▶ **Data to use**:
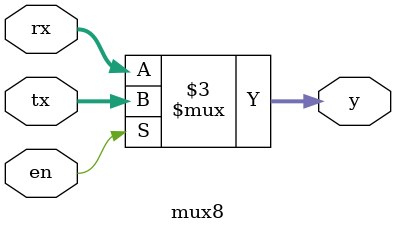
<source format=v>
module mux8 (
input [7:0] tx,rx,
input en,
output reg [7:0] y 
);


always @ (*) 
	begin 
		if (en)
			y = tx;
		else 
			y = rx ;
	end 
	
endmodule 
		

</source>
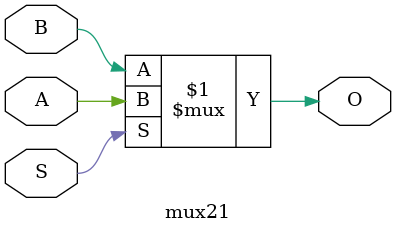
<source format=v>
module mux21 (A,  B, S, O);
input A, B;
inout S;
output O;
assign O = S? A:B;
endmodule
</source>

▶ **Exercise aim**:
Retype all the data exactly. Omit pictures.

▶ **Solution to the problem**:
<source format=v>
module mux8 (
input [7:0] tx,rx,
input en,
output reg [7:0] y 
);


always @ (*) 
	begin 
		if (en)
			y = tx;
		else 
			y = rx ;
	end 
	
endmodule 
		

</source>
<source format=v>
module mux21 (A,  B, S, O);
input A, B;
inout S;
output O;
assign O = S? A:B;
endmodule
</source>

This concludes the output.